++++ Records for this task ++++
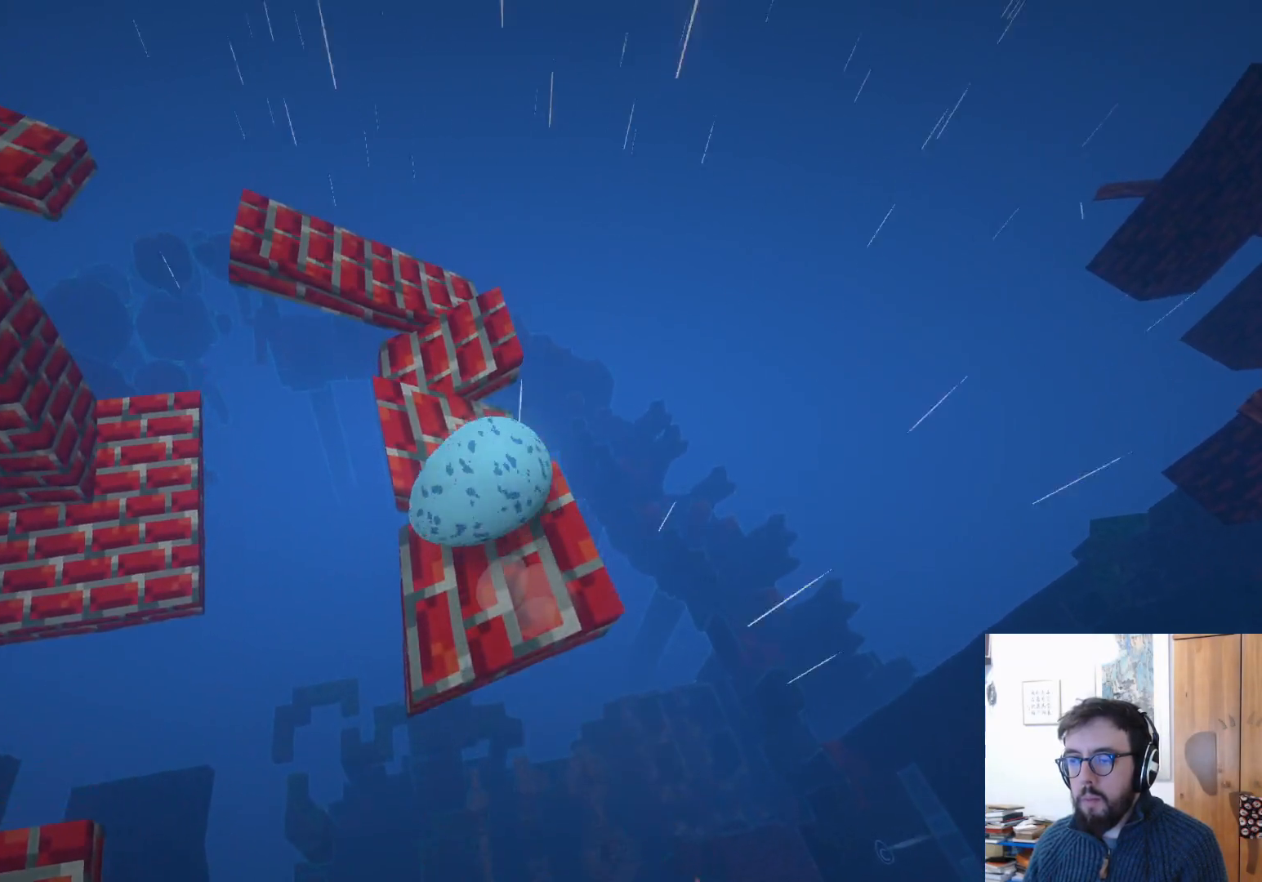
{"buttons": [], "left_stick": "down", "right_stick": "center", "events": [[267, "left_stick", "up-right"], [500, "left_stick", "down"]]}
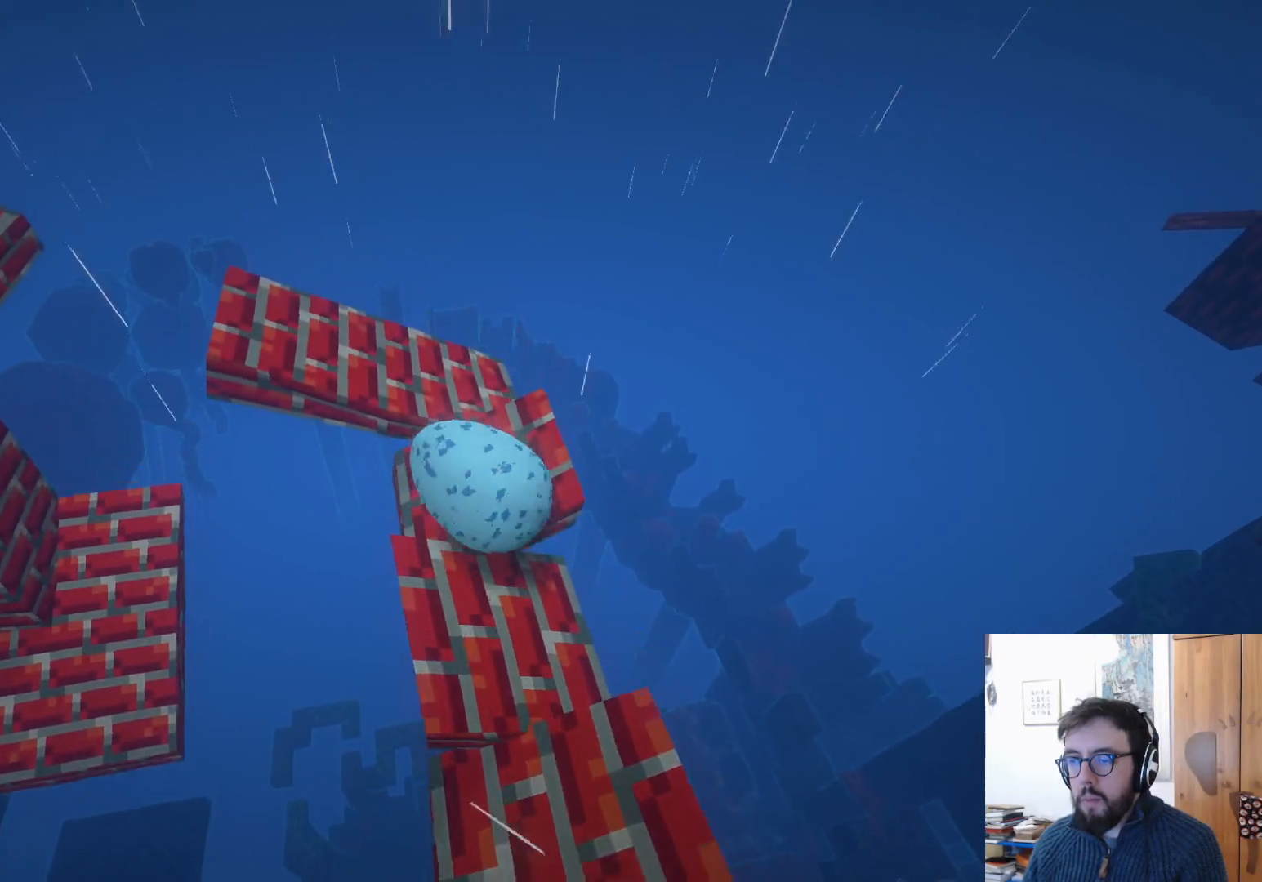
{"buttons": [], "left_stick": "up-right", "right_stick": "center", "events": [[167, "left_stick", "left"], [233, "left_stick", "up"], [400, "left_stick", "up-right"]]}
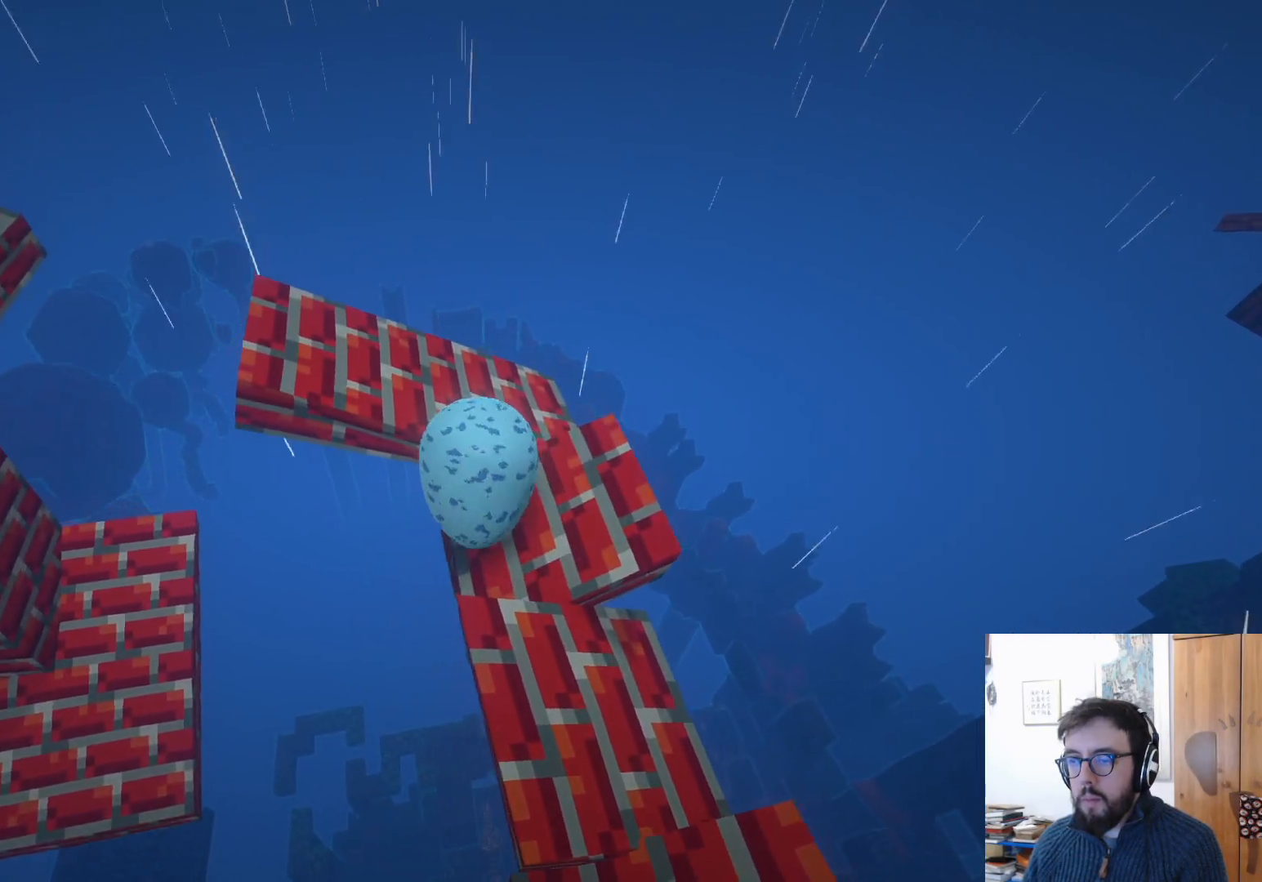
{"buttons": [], "left_stick": "up-right", "right_stick": "center", "events": []}
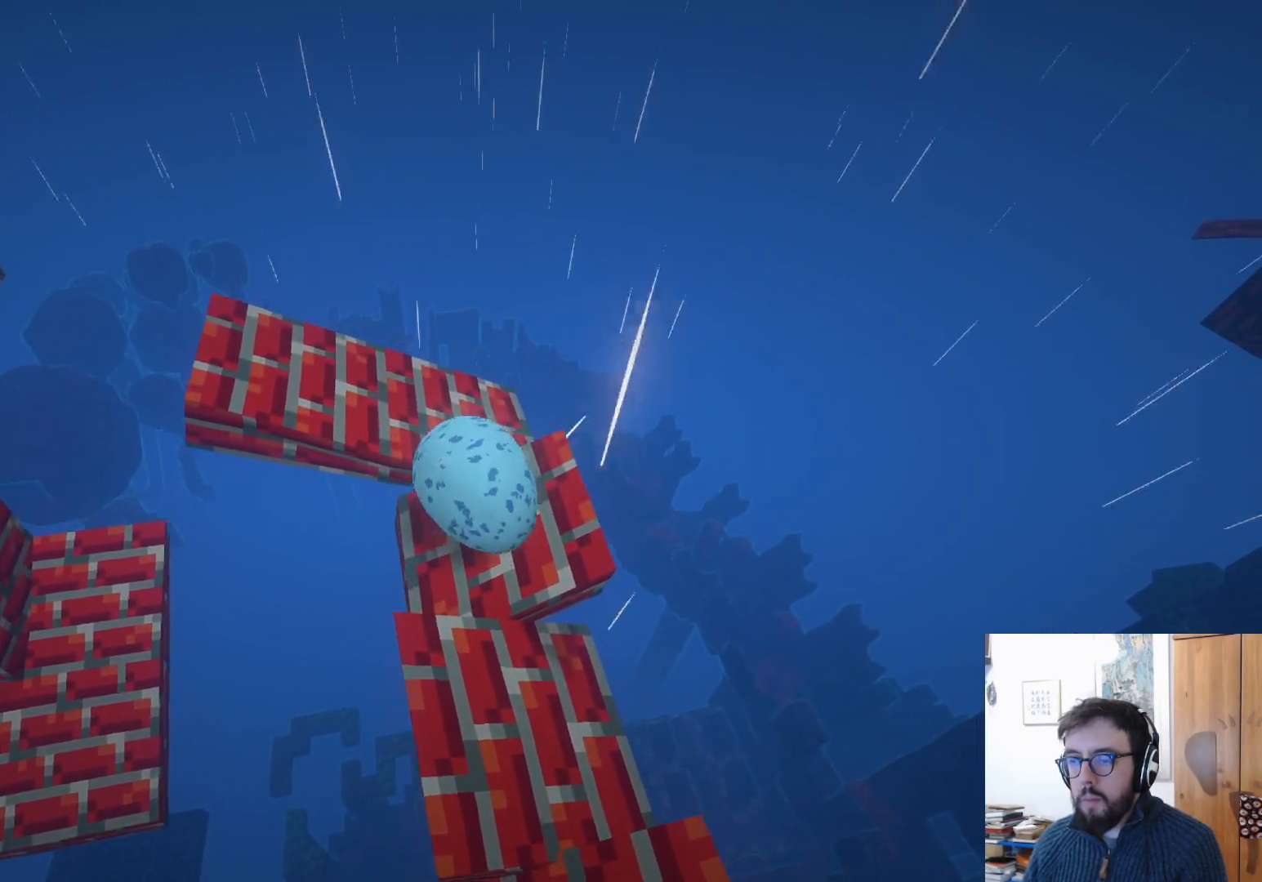
{"buttons": [], "left_stick": "left", "right_stick": "left", "events": [[100, "left_stick", "left"], [250, "right_stick", "left"]]}
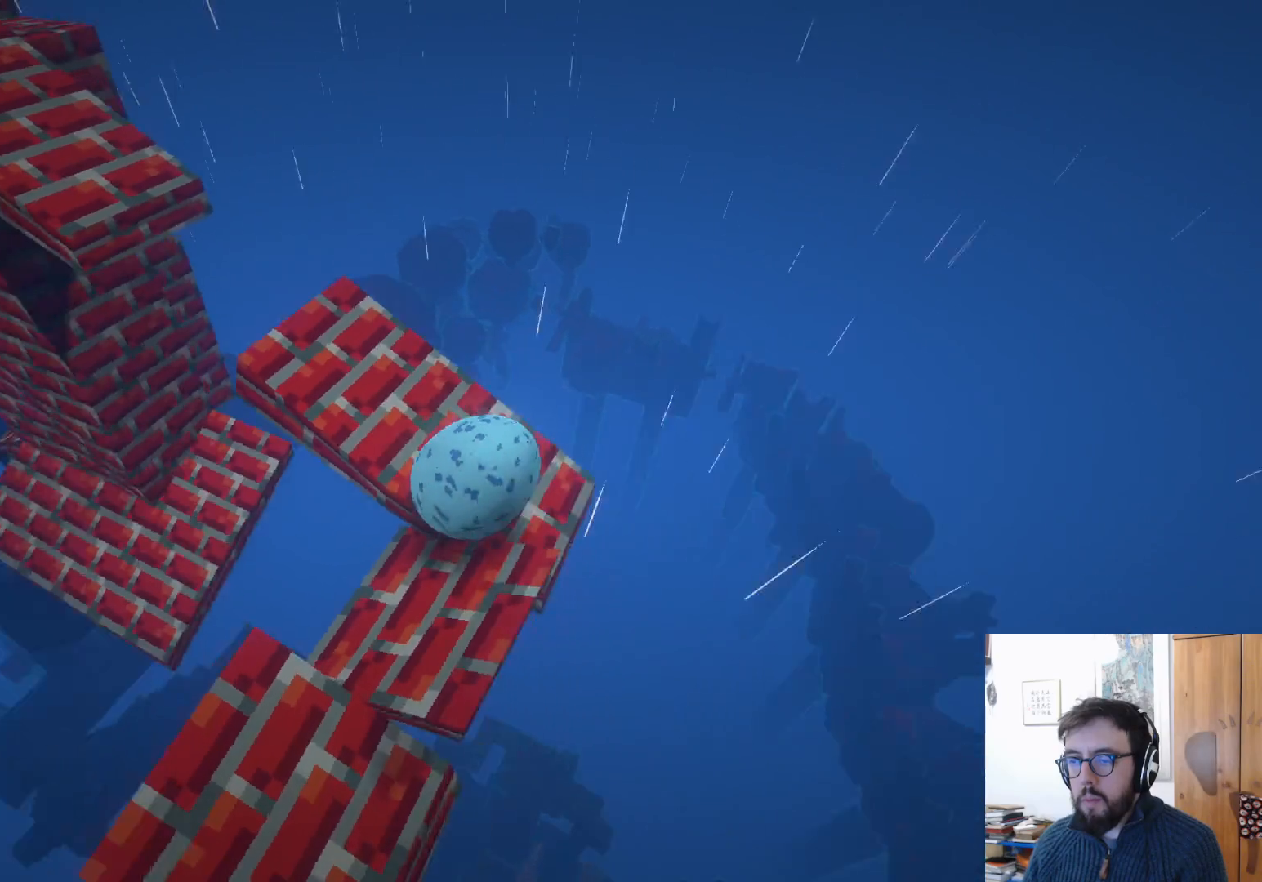
{"buttons": [], "left_stick": "left", "right_stick": "center", "events": [[17, "left_stick", "center"], [200, "right_stick", "center"], [217, "left_stick", "up"], [433, "left_stick", "left"]]}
++++
What needs to be done:
Leaving out any images, restate every record word for word.

Exercise response:
{"buttons": [], "left_stick": "down", "right_stick": "center", "events": [[267, "left_stick", "up-right"], [500, "left_stick", "down"]]}
{"buttons": [], "left_stick": "up-right", "right_stick": "center", "events": [[167, "left_stick", "left"], [233, "left_stick", "up"], [400, "left_stick", "up-right"]]}
{"buttons": [], "left_stick": "up-right", "right_stick": "center", "events": []}
{"buttons": [], "left_stick": "left", "right_stick": "left", "events": [[100, "left_stick", "left"], [250, "right_stick", "left"]]}
{"buttons": [], "left_stick": "left", "right_stick": "center", "events": [[17, "left_stick", "center"], [200, "right_stick", "center"], [217, "left_stick", "up"], [433, "left_stick", "left"]]}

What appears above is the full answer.